(Dataset content begins)
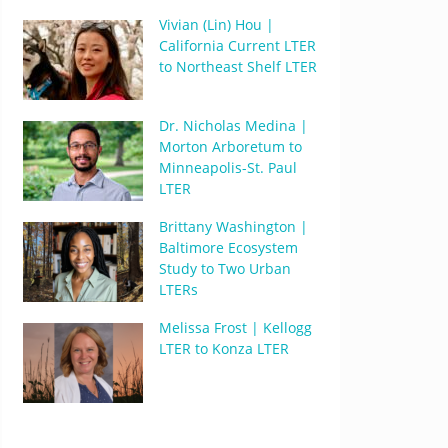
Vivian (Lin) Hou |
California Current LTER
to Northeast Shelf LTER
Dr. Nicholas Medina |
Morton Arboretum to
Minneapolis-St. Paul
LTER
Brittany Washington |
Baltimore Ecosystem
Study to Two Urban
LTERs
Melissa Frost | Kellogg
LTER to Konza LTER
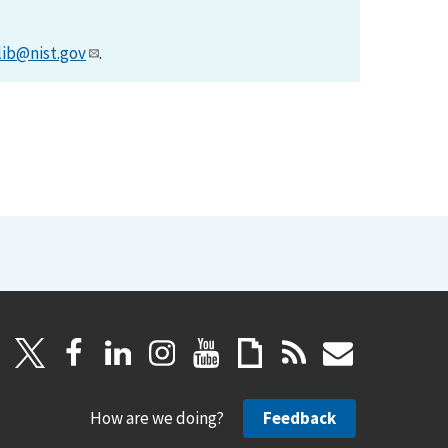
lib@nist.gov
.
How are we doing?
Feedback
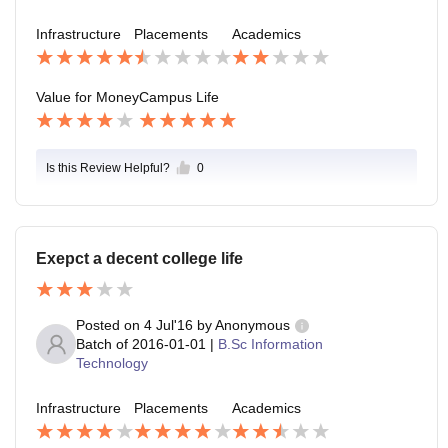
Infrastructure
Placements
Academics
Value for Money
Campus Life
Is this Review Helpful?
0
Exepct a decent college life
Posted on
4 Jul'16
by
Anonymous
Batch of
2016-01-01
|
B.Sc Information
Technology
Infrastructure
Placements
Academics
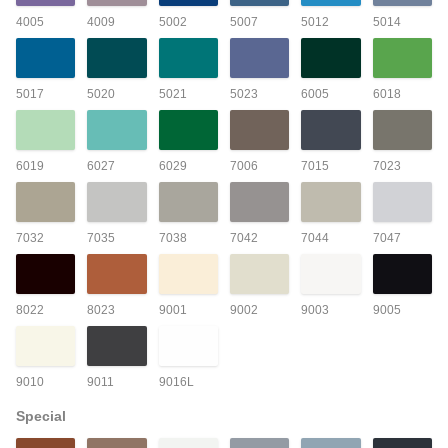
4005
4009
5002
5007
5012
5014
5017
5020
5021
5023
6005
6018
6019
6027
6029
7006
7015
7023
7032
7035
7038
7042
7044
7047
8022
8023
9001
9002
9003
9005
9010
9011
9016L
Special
(Dataset content ends)
(Dataset content begins)
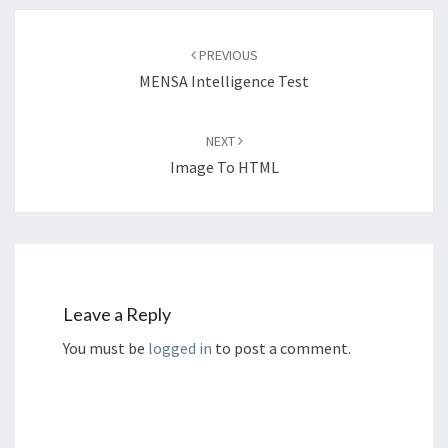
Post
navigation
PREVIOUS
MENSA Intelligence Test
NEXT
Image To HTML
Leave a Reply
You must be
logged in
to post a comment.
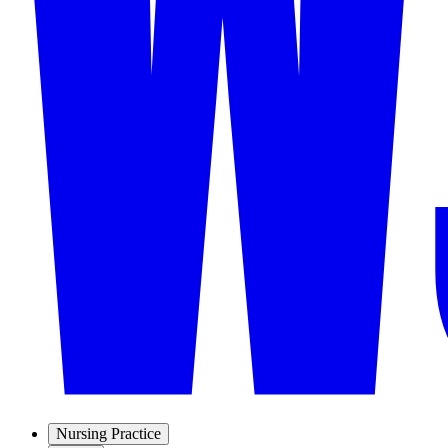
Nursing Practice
(Dataset content ends)
(Dataset content begins)
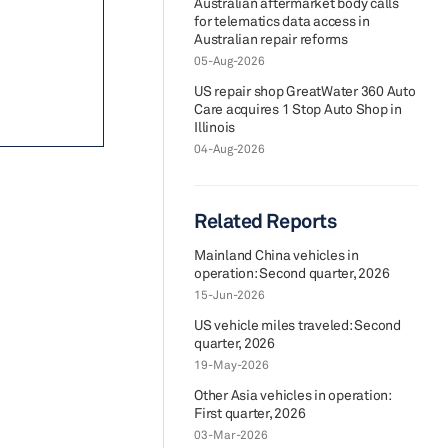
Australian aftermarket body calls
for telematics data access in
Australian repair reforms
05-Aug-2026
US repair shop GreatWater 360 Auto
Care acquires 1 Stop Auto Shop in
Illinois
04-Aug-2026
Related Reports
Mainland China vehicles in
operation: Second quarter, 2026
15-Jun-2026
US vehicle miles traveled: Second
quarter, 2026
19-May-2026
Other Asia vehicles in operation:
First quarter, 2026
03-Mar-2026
(Dataset content ends)
• _Exercise description_
Count the lines above that contain the word "Auto". Reply with the number only.

• _Response below_
2